When the reconstruction effort does eventually get underway, the process is undoubtedly going to be long and drawn out. “According to the latest data, almost half of the Ukrainian budget is being spent on the war. If we were to imagine the hostilities ending next year, according to the estimates of the Ukrainian government, optimistically it would take them seven years to rebuild the country back to the same level as before the war – equivalent to the country’s GDP for the whole of 2021 – and even if they succeeded it would still be the poorest country in Europe. But these estimates are based on one optimistic assumption, which is that they will be able to attract back their emigrants. A more realistic scenario is ten years or longer,” admits Marek Budzisz of think tank Strategy&Future. Daniel Puchalski is of a similar opinion: “A minimum of 10 to 15 years will be required to rebuild the infrastructure and a minimum of 20 years is required to clean up the ruins and build new homes for most of the people in the bigger cities.”
One final aspect worth mentioning is that the destruction of Ukraine’s buildings and infrastructure also represents an opportunity to modernise. “There is the concept of building back better and smarter. So the investment for this is not just for the reconstruction of buildings and other infrastructure, but for improvements on what was originally there. This ties in with the EU’s concept for the future of Ukraine. The EU is clearly a major stakeholder here and given its plan for its members and prospective members, the most important aspect here would be ESG,” points out Krzysztof Głowacki of WiseEuropa.
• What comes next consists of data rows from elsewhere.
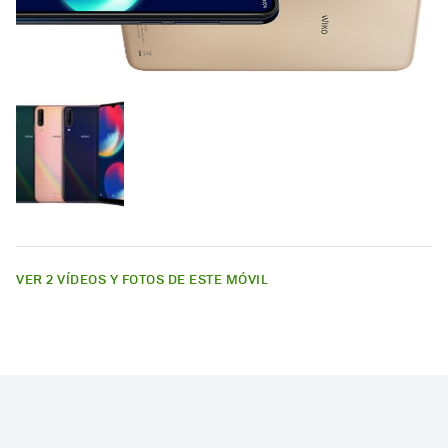
VER 2 VÍDEOS Y FOTOS DE ESTE MÓVIL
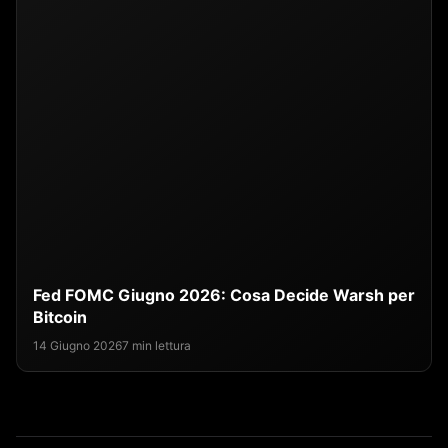
Fed FOMC Giugno 2026: Cosa Decide Warsh per
Bitcoin
14 Giugno 2026
7 min lettura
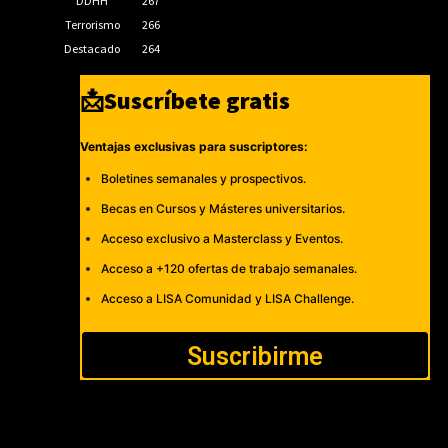
DDHH
267
Terrorismo
266
Destacado
264
📩Suscríbete gratis
Ventajas exclusivas para suscriptores:
Boletines semanales y prospectivos.
Becas en Cursos y Másteres universitarios.
Acceso exclusivo a Masterclass y Eventos.
Acceso a +120 ofertas de trabajo semanales.
Acceso a LISA Comunidad y LISA Challenge.
Suscribirme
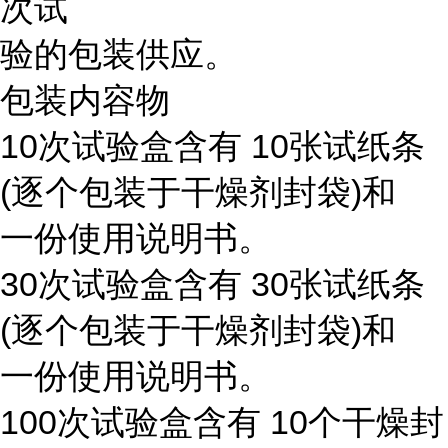
次试
验的包装供应。
包装内容物
10次试验盒含有 10张试纸条
(逐个包装于干燥剂封袋)和
一份使用说明书。
30次试验盒含有 30张试纸条
(逐个包装于干燥剂封袋)和
一份使用说明书。
100次试验盒含有 10个干燥封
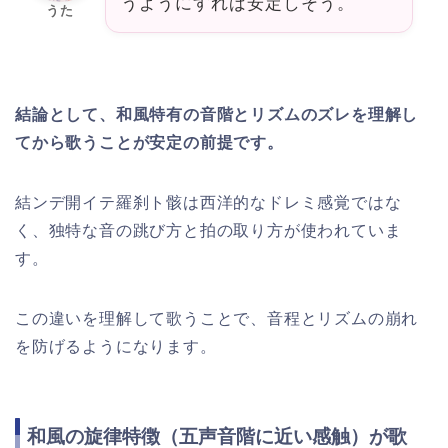
うようにすれば安定しそう。
うた
結論として、和風特有の音階とリズムのズレを理解し
てから歌うことが安定の前提です。
結ンデ開イテ羅刹ト骸は西洋的なドレミ感覚ではな
く、独特な音の跳び方と拍の取り方が使われていま
す。
この違いを理解して歌うことで、音程とリズムの崩れ
を防げるようになります。
和風の旋律特徴（五声音階に近い感触）が歌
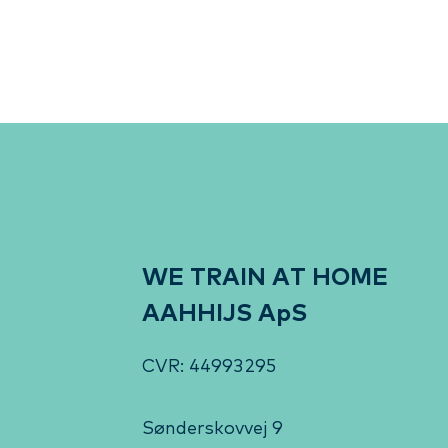
WE TRAIN AT HOME
AAHHIJS ApS
CVR: 44993295
Sønderskovvej 9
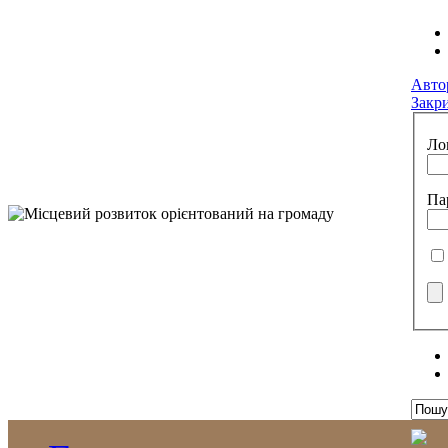
Авто
Закр
Ло
Па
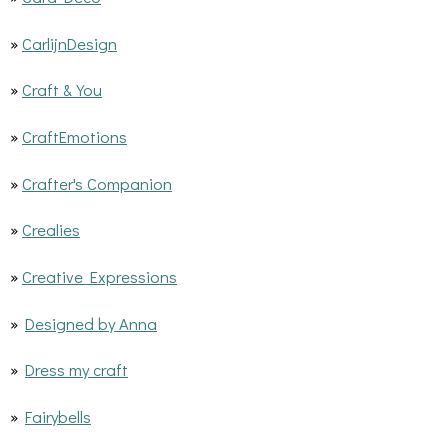
»
CarlijnDesign
»
Craft & You
»
CraftEmotions
»
Crafter's Companion
»
Crealies
»
Creative Expressions
»
Designed by Anna
»
Dress my craft
»
Fairybells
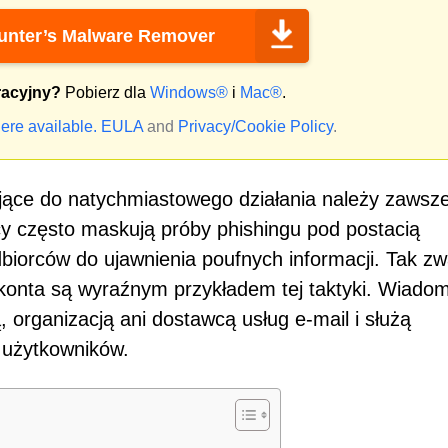
nter’s Malware Remover
racyjny?
Pobierz dla
Windows®
i
Mac®
.
ere available.
EULA
and
Privacy/Cookie Policy
.
jące do natychmiastowego działania należy zawsz
cy często maskują próby phishingu pod postacią
biorców do ujawnienia poufnych informacji. Tak z
konta są wyraźnym przykładem tej taktyki. Wiado
, organizacją ani dostawcą usług e-mail i służą
 użytkowników.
Finally, despite all the caveats, most analysts remain optimistic about the future opportunities for the construction industry in Ukraine. “Just from looking at the numbers we mentioned earlier, this represents a huge opportunity. There’s going to be a lot of competition between companies and member states,” emphasises Krzysztof Głowacki. And Daniel Puchalski agrees: “There will be some huge opportunities for construction companies, but also a lot of business for all real estate market players, such as building materials producers, management, proptech, professional services providers, general contractors, developers and investment funds. Some of these are already involved in a number of open discussions and negotiations to form consortiums with the international and Polish investors who are poised to invest in Ukraine.”